=== Excerto para leitura ===

OBJECTO DO RECURSO
SUSPENSÃO DA EXECUÇÃO DA PENA
INSUFICIÊNCIA DA MATÉRIA DE FACTO PROVADA
Sumário

I - O tribunal da Relação não pode suspender a execução da pena aplicada ao arguido, se este restringiu o recurso à questão da culpabilidade.
II - O vício de insuficiência para a decisão da matéria de facto provada só ocorre quando o tribunal, podendo fazê-lo, deixou de investigar um ou mais factos com relevância, de tal forma que a matéria de facto dada como provada não permite a adequada decisão de direito.
III - Aquele vício não se confunde com o vício de insuficiência da prova.

Texto Integral

Acordam, em conferência, no Tribunal da Relação do Porto:

Na -ª vara criminal da comarca do....., procedeu-se ao julgamento do arguido Ulisses....., em processo comum com intervenção do tribunal singular, tendo no final sido proferido acórdão onde se decidiu condená-lo, pela prática de um crime de passagem de moeda falsa p. e p. pelo artº 265º, nº 1, alínea a), do CP, na pena de 1 ano e 3 meses de prisão.

Desse acórdão interpôs recurso o arguido, sustentado, em síntese, na sua motivação:
- O tribunal recorrido errou ao dar como provado que o recorrente sabia que as notas eram falsas.
- E de que tinha consciência da ilicitude da sua conduta.
- Foi violado o princípio in dubio pro reo.
- Ocorrem os vícios previstos no artº 410º, nº 2, alíneas a) e c), do CPP – insuficiência para a decisão da matéria de facto provada e erro notório na apreciação da prova.
- Em consequência, deve ser absolvido.

O recurso foi admitido.
Respondendo o Mº Pº na 1ª instância defendeu a manutenção da decisão recorrida.
Nesta instância, o senhor procurador-geral adjunto foi de parecer que
- a pretensão de absolvição do recorrente é infundada;
- deve suspender-se a execução da pena.
Foi cumprido o artº 417º, nº 2, do CPP.
No despacho referente ao exame preliminar do processo, o relator pronunciou-se pela rejeição do recurso, por manifesta improcedência.

=== Dados da tarefa ===

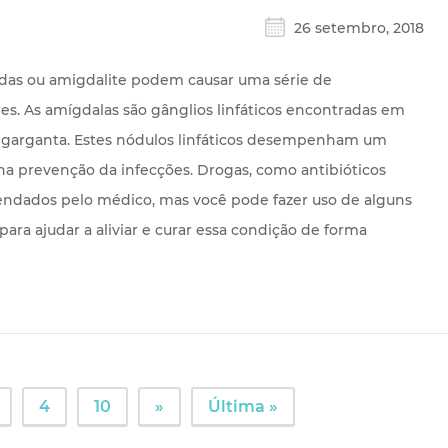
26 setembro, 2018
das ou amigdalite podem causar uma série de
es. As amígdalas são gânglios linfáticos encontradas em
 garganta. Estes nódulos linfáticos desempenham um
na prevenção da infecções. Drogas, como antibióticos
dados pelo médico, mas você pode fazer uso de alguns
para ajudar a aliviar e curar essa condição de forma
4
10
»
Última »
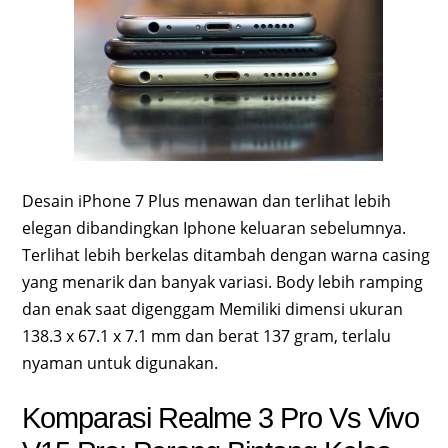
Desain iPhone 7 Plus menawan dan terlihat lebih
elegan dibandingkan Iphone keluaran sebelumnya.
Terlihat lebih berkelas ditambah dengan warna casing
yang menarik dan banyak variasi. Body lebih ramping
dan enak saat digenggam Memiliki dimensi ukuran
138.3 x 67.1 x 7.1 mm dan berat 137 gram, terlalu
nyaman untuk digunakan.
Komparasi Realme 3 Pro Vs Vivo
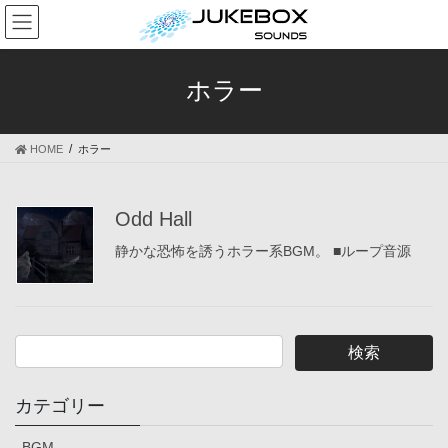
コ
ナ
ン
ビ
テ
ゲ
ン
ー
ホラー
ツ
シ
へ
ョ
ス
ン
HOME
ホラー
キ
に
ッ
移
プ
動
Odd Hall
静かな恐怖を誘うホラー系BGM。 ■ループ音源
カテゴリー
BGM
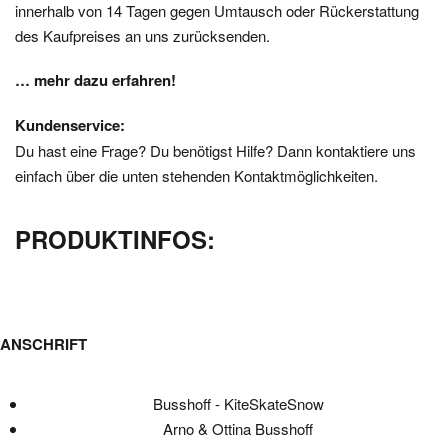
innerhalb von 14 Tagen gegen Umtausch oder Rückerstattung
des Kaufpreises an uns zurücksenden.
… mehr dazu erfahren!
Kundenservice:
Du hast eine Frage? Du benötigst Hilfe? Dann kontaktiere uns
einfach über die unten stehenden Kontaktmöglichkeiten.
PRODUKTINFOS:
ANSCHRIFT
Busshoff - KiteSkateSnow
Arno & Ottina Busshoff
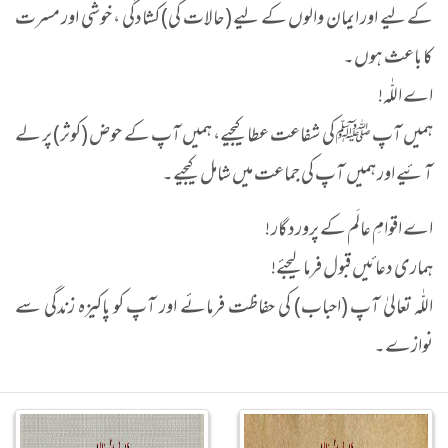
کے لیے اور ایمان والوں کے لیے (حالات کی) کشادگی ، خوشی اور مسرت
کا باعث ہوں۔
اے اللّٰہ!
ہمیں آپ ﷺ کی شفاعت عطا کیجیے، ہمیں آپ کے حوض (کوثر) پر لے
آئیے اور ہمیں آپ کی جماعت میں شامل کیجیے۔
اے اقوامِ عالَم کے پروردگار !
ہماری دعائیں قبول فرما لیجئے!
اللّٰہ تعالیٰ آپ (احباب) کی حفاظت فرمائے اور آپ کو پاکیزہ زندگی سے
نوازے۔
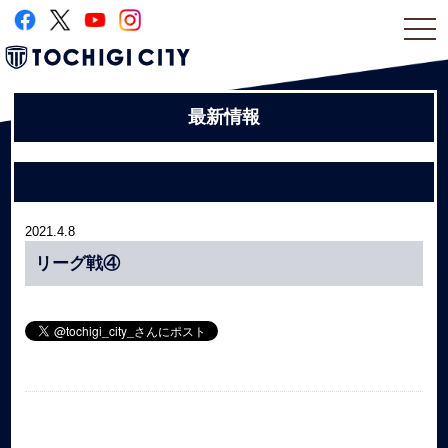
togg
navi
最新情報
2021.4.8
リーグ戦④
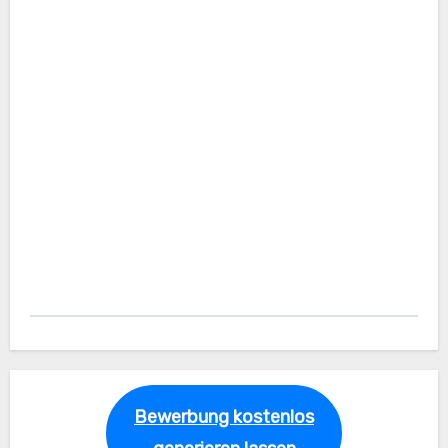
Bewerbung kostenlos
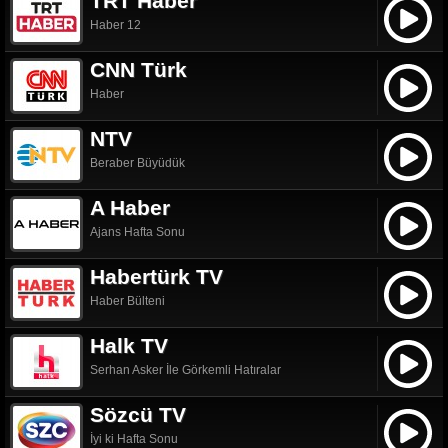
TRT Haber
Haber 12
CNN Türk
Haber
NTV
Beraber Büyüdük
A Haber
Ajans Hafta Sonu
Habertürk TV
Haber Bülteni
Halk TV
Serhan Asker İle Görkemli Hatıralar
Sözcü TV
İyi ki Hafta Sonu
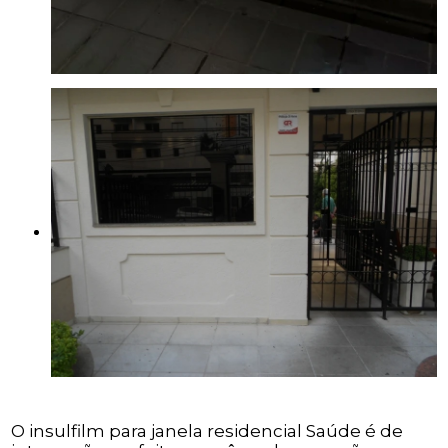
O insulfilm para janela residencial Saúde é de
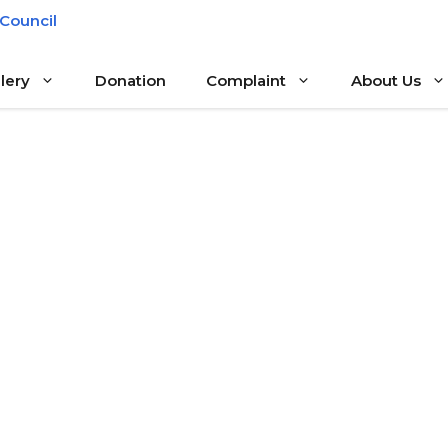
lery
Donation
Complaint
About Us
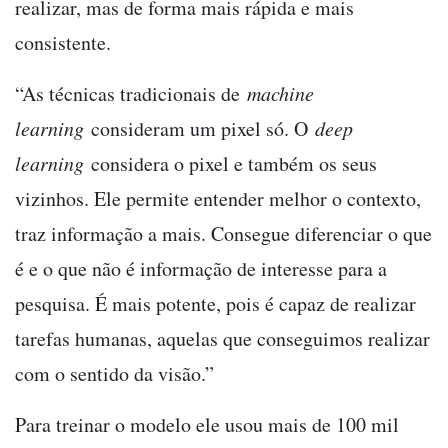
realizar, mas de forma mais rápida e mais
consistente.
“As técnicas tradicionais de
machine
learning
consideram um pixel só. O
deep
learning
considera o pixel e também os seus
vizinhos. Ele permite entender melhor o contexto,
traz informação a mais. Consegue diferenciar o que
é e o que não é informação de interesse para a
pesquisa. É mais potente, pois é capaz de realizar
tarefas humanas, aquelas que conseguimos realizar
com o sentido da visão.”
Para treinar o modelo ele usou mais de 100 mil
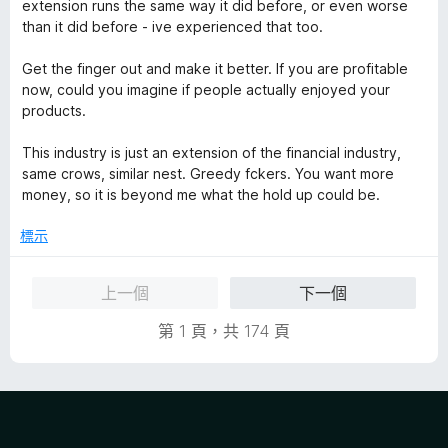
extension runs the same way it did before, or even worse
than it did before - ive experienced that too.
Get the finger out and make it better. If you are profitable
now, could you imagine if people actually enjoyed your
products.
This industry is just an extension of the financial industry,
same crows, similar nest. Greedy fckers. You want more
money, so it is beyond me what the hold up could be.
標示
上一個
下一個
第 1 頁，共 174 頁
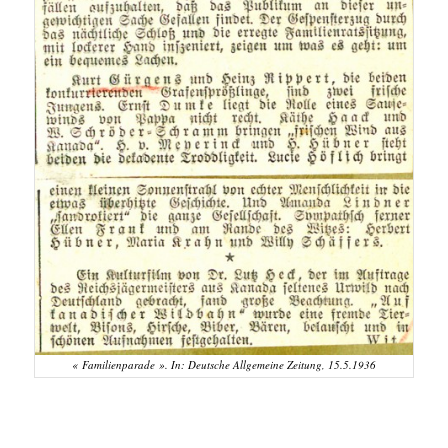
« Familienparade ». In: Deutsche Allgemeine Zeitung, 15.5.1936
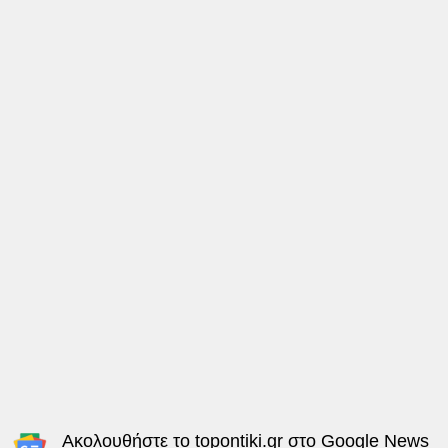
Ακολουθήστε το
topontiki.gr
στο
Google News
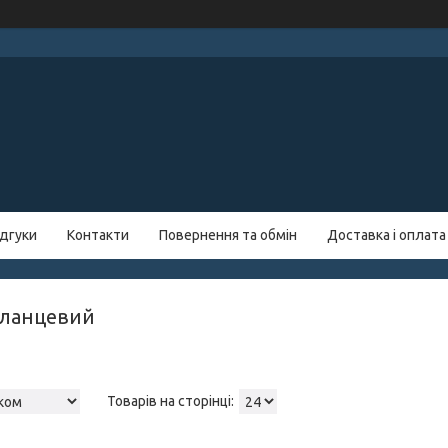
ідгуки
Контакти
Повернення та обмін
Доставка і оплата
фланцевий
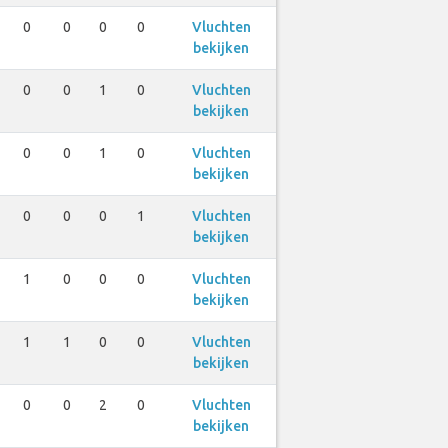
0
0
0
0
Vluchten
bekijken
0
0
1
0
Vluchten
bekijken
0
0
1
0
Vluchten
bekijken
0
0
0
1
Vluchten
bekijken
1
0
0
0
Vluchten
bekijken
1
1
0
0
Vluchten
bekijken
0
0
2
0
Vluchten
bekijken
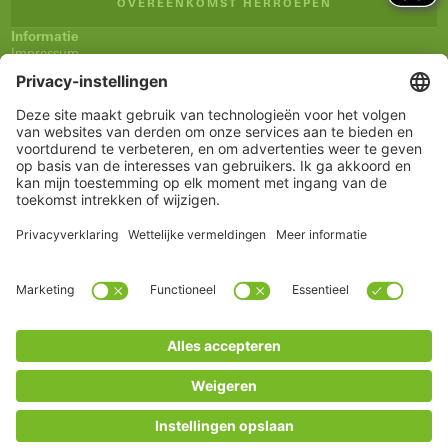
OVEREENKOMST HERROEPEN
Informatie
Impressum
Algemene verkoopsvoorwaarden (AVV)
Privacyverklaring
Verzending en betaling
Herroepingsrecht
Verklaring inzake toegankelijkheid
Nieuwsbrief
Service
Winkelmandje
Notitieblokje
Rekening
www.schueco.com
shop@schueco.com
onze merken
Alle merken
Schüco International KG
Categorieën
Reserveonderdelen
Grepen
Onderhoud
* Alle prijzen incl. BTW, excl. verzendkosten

===

■ Enunciado 1 ■
Segundo o excerto, a que pena de prisão foi condenado o arguido em primeira instância?
■ Enunciado 2 ■
Substitua "pixel" por "ponto" nas linhas da listagem entre a que contém "O insulfilm para" e o fim da listagem, ambas incluídas, e reproduza apenas essas linhas, sem outras alterações. Omita as imagens na resposta.

■ Resolução 1 ■
A 1 ano e 3 meses de prisão.

■ Resolução 2 ■
O insulfilm para janela residencial Saúde é de
lery
Donation
Complaint
About Us
realizar, mas de forma mais rápida e mais
consistente.
“As técnicas tradicionais de
machine
learning
consideram um ponto só. O
deep
learning
considera o ponto e também os seus
vizinhos. Ele permite entender melhor o contexto,
traz informação a mais. Consegue diferenciar o que
é e o que não é informação de interesse para a
pesquisa. É mais potente, pois é capaz de realizar
tarefas humanas, aquelas que conseguimos realizar
com o sentido da visão.”
Para treinar o modelo ele usou mais de 100 mil
extension runs the same way it did before, or even worse
than it did before - ive experienced that too.
Get the finger out and make it better. If you are profitable
now, could you imagine if people actually enjoyed your
products.
This industry is just an extension of the financial industry,
same crows, similar nest. Greedy fckers. You want more
money, so it is beyond me what the hold up could be.
標示
上一個
下一個
第 1 頁，共 174 頁
« Familienparade ». In: Deutsche Allgemeine Zeitung, 15.5.1936
Ακολουθήστε το
topontiki.gr
στο
Google News
ідгуки
Контакти
Повернення та обмін
Доставка і оплата
фланцевий
0
0
0
0
Vluchten
bekijken
0
0
1
0
Vluchten
bekijken
0
0
1
0
Vluchten
bekijken
0
0
0
1
Vluchten
bekijken
1
0
0
0
Vluchten
bekijken
1
1
0
0
Vluchten
bekijken
0
0
2
0
Vluchten
bekijken
OVEREENKOMST HERROEPEN
Informatie
Impressum
Algemene verkoopsvoorwaarden (AVV)
Privacyverklaring
Verzending en betaling
Herroepingsrecht
Verklaring inzake toegankelijkheid
Nieuwsbrief
Service
Winkelmandje
Notitieblokje
Rekening
www.schueco.com
shop@schueco.com
onze merken
Alle merken
Schüco International KG
Categorieën
Reserveonderdelen
Grepen
Onderhoud
* Alle prijzen incl. BTW, excl. verzendkosten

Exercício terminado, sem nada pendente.